What is being asked:
Pull every line containing "Önkormányzata" from the listing.

Excerpted data:

————————

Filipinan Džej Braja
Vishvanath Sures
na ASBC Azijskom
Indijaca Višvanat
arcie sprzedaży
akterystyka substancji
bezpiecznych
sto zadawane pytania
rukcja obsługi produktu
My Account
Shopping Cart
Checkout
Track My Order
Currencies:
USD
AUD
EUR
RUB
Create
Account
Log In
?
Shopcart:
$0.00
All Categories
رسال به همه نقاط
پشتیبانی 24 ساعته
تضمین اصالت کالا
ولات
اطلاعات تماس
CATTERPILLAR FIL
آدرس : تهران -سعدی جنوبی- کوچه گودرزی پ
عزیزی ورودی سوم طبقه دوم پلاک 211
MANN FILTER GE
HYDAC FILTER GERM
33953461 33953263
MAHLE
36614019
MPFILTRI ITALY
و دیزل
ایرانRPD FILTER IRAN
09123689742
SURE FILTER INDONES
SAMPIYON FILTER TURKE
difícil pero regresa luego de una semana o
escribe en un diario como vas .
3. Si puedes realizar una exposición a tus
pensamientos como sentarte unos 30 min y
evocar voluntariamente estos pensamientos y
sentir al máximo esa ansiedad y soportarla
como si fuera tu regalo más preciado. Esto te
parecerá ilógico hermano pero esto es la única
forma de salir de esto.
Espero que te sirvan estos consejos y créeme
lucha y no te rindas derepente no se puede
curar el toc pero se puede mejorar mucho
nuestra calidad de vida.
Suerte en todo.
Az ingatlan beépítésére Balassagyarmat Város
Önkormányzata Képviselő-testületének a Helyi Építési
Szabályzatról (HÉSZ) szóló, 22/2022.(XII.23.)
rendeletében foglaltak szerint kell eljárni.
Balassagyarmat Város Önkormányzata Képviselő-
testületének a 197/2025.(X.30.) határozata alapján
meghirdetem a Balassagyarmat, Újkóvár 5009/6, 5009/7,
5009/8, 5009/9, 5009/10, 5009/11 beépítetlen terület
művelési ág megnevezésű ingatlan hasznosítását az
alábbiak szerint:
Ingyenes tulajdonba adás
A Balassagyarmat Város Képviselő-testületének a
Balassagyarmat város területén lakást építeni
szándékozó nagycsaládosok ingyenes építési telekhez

————————

Task answer:
Önkormányzata Képviselő-testületének a Helyi Építési
Balassagyarmat Város Önkormányzata Képviselő-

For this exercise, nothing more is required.